The greatest test of India’s emergence as a leading power may lie closest to home. From Bangladesh and Nepal to Sri Lanka and the Maldives, a changing regional landscape is exposing the limits of New Delhi’s current neighbourhood strategy. As China deepens its regional footprint and political transitions reshape South Asia, what would a genuinely transformative Neighbourhood First Policy look like?
India’s immediate neighbourhood is not a problem that has to be managed. It is a vibrant living space, constituted through overlapping histories, shared ecologies, migratory patterns, and co-owned cultural heritage that both precede and exceed the logic of state policy.

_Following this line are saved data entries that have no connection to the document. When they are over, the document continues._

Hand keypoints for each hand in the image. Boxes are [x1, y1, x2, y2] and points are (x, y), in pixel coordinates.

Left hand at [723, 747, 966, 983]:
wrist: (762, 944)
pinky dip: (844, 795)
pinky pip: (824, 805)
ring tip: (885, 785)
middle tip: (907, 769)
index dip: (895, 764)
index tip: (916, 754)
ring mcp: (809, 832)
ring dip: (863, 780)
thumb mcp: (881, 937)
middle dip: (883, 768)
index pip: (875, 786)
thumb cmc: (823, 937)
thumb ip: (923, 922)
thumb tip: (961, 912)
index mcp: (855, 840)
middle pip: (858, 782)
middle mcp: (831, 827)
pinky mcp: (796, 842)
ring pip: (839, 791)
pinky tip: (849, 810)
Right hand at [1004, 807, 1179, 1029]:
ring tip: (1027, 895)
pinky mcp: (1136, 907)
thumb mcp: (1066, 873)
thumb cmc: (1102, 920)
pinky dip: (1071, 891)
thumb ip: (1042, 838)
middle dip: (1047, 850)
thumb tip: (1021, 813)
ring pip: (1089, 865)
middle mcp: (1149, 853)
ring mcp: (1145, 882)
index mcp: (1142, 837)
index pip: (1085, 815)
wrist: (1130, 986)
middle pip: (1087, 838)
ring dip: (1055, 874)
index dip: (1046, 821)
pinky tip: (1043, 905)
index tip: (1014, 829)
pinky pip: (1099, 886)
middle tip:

What binds the countries of South Asia is not homogeneity but proximity and the dense web of interactions that it produces across frontiers.
It is precisely this base of tangible and intangible bonds—and not merely strategic calculation—that gives neighbourhood policy its deepest rationale and its greatest untapped potential. The Neighbourhood First Policy (NFP) that Prime Minister Narendra Modi’s government launched in 2014 drew on this intuition and registered real achievements: high-visibility political engagement, a landmark land boundary settlement with Bangladesh, decisive economic assistance to Sri Lanka during its 2022 crisis, expanded connectivity with Bangladesh and Nepal in particular, and the emergence of India as a credible first responder in regional emergencies. Yet the policy has not fully converted these synergies into a durable strategic architecture. Its structural limitations are now increasingly exposed, and a more ambitious upgrade is overdue.